*Brief:* Retype the following records exactly and exclude the pictures.

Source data
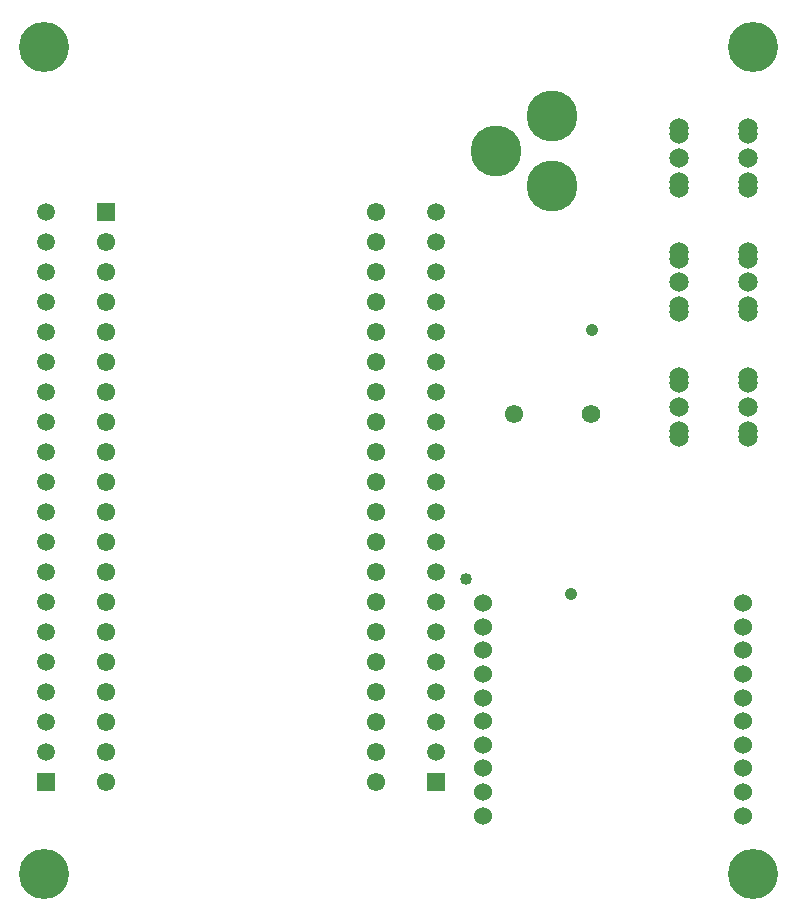
<source format=gbs>
G04 DipTrace 3.2.0.1*
G04 CM904_plus.gbs*
%MOIN*%
G04 #@! TF.FileFunction,Soldermask,Bot*
G04 #@! TF.Part,Single*
%ADD16C,0.04*%
%ADD24R,0.059055X0.059055*%
%ADD25C,0.059055*%
%ADD26C,0.17*%
%ADD28C,0.065199*%
%ADD31C,0.06*%
%ADD40C,0.167*%
%ADD42C,0.042*%
%ADD46C,0.062*%
%ADD56C,0.061055*%
%ADD58R,0.061055X0.061055*%
%FSLAX26Y26*%
G04*
G70*
G90*
G75*
G01*
G04 BotMask*
%LPD*%
D42*
X2342370Y2329390D3*
X2273386Y1448701D3*
D40*
X516496Y516811D3*
X2878701D3*
X516496Y3272717D3*
X2878701D3*
D16*
X1923386Y1498701D3*
D58*
X723386Y2723701D3*
D56*
Y2623701D3*
Y2523701D3*
Y2423701D3*
Y2323701D3*
Y2223701D3*
Y2123701D3*
Y2023701D3*
Y1923701D3*
Y1823701D3*
Y1723701D3*
Y1623701D3*
Y1523701D3*
Y1423701D3*
Y1323701D3*
Y1223701D3*
Y1123701D3*
Y1023701D3*
Y923701D3*
Y823701D3*
X1623386D3*
Y923701D3*
Y1023701D3*
Y1123701D3*
Y1223701D3*
Y1323701D3*
Y1423701D3*
Y1523701D3*
Y1623701D3*
Y1723701D3*
Y1823701D3*
Y1923701D3*
Y2023701D3*
Y2123701D3*
Y2223701D3*
Y2323701D3*
Y2423701D3*
Y2523701D3*
Y2623701D3*
Y2723701D3*
D26*
X2208386Y2808701D3*
Y3044921D3*
X2023347Y2926811D3*
D24*
X523386Y823701D3*
D25*
Y923701D3*
Y1023701D3*
Y1123701D3*
Y1223701D3*
Y1323701D3*
Y1423701D3*
Y1523701D3*
Y1623701D3*
Y1723701D3*
Y1823701D3*
Y1923701D3*
Y2023701D3*
Y2123701D3*
Y2223701D3*
Y2323701D3*
Y2423701D3*
Y2523701D3*
Y2623701D3*
Y2723701D3*
D24*
X1823386Y823701D3*
D25*
Y923701D3*
Y1023701D3*
Y1123701D3*
Y1223701D3*
Y1323701D3*
Y1423701D3*
Y1523701D3*
Y1623701D3*
Y1723701D3*
Y1823701D3*
Y1923701D3*
Y2023701D3*
Y2123701D3*
Y2223701D3*
Y2323701D3*
Y2423701D3*
Y2523701D3*
Y2623701D3*
Y2723701D3*
D28*
X2633386Y3003701D3*
Y2903701D3*
Y2803701D3*
Y2982441D3*
Y2824961D3*
X2863386Y3003701D3*
Y2903701D3*
Y2803701D3*
Y2982441D3*
Y2824961D3*
Y2588701D3*
Y2488701D3*
Y2388701D3*
Y2567441D3*
Y2409961D3*
X2633386Y2588701D3*
Y2488701D3*
Y2388701D3*
Y2567441D3*
Y2409961D3*
Y2173701D3*
Y2073701D3*
Y1973701D3*
Y2152441D3*
Y1994961D3*
X2863386Y2173701D3*
Y2073701D3*
Y1973701D3*
Y2152441D3*
Y1994961D3*
D46*
X2338386Y2048701D3*
D56*
X2082433D3*
D31*
X2846457Y1419961D3*
Y1341221D3*
Y1262481D3*
Y1183740D3*
Y1105000D3*
Y1026260D3*
Y947520D3*
Y868780D3*
Y790040D3*
Y711299D3*
X1980315Y1419961D3*
Y1341221D3*
Y1262481D3*
Y1183740D3*
Y1105000D3*
Y1026260D3*
Y947520D3*
Y868780D3*
Y790040D3*
Y711299D3*
M02*

</source>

*Your response:*
<source format=gbs>
G04 DipTrace 3.2.0.1*
G04 CM904_plus.gbs*
%MOIN*%
G04 #@! TF.FileFunction,Soldermask,Bot*
G04 #@! TF.Part,Single*
%ADD16C,0.04*%
%ADD24R,0.059055X0.059055*%
%ADD25C,0.059055*%
%ADD26C,0.17*%
%ADD28C,0.065199*%
%ADD31C,0.06*%
%ADD40C,0.167*%
%ADD42C,0.042*%
%ADD46C,0.062*%
%ADD56C,0.061055*%
%ADD58R,0.061055X0.061055*%
%FSLAX26Y26*%
G04*
G70*
G90*
G75*
G01*
G04 BotMask*
%LPD*%
D42*
X2342370Y2329390D3*
X2273386Y1448701D3*
D40*
X516496Y516811D3*
X2878701D3*
X516496Y3272717D3*
X2878701D3*
D16*
X1923386Y1498701D3*
D58*
X723386Y2723701D3*
D56*
Y2623701D3*
Y2523701D3*
Y2423701D3*
Y2323701D3*
Y2223701D3*
Y2123701D3*
Y2023701D3*
Y1923701D3*
Y1823701D3*
Y1723701D3*
Y1623701D3*
Y1523701D3*
Y1423701D3*
Y1323701D3*
Y1223701D3*
Y1123701D3*
Y1023701D3*
Y923701D3*
Y823701D3*
X1623386D3*
Y923701D3*
Y1023701D3*
Y1123701D3*
Y1223701D3*
Y1323701D3*
Y1423701D3*
Y1523701D3*
Y1623701D3*
Y1723701D3*
Y1823701D3*
Y1923701D3*
Y2023701D3*
Y2123701D3*
Y2223701D3*
Y2323701D3*
Y2423701D3*
Y2523701D3*
Y2623701D3*
Y2723701D3*
D26*
X2208386Y2808701D3*
Y3044921D3*
X2023347Y2926811D3*
D24*
X523386Y823701D3*
D25*
Y923701D3*
Y1023701D3*
Y1123701D3*
Y1223701D3*
Y1323701D3*
Y1423701D3*
Y1523701D3*
Y1623701D3*
Y1723701D3*
Y1823701D3*
Y1923701D3*
Y2023701D3*
Y2123701D3*
Y2223701D3*
Y2323701D3*
Y2423701D3*
Y2523701D3*
Y2623701D3*
Y2723701D3*
D24*
X1823386Y823701D3*
D25*
Y923701D3*
Y1023701D3*
Y1123701D3*
Y1223701D3*
Y1323701D3*
Y1423701D3*
Y1523701D3*
Y1623701D3*
Y1723701D3*
Y1823701D3*
Y1923701D3*
Y2023701D3*
Y2123701D3*
Y2223701D3*
Y2323701D3*
Y2423701D3*
Y2523701D3*
Y2623701D3*
Y2723701D3*
D28*
X2633386Y3003701D3*
Y2903701D3*
Y2803701D3*
Y2982441D3*
Y2824961D3*
X2863386Y3003701D3*
Y2903701D3*
Y2803701D3*
Y2982441D3*
Y2824961D3*
Y2588701D3*
Y2488701D3*
Y2388701D3*
Y2567441D3*
Y2409961D3*
X2633386Y2588701D3*
Y2488701D3*
Y2388701D3*
Y2567441D3*
Y2409961D3*
Y2173701D3*
Y2073701D3*
Y1973701D3*
Y2152441D3*
Y1994961D3*
X2863386Y2173701D3*
Y2073701D3*
Y1973701D3*
Y2152441D3*
Y1994961D3*
D46*
X2338386Y2048701D3*
D56*
X2082433D3*
D31*
X2846457Y1419961D3*
Y1341221D3*
Y1262481D3*
Y1183740D3*
Y1105000D3*
Y1026260D3*
Y947520D3*
Y868780D3*
Y790040D3*
Y711299D3*
X1980315Y1419961D3*
Y1341221D3*
Y1262481D3*
Y1183740D3*
Y1105000D3*
Y1026260D3*
Y947520D3*
Y868780D3*
Y790040D3*
Y711299D3*
M02*

</source>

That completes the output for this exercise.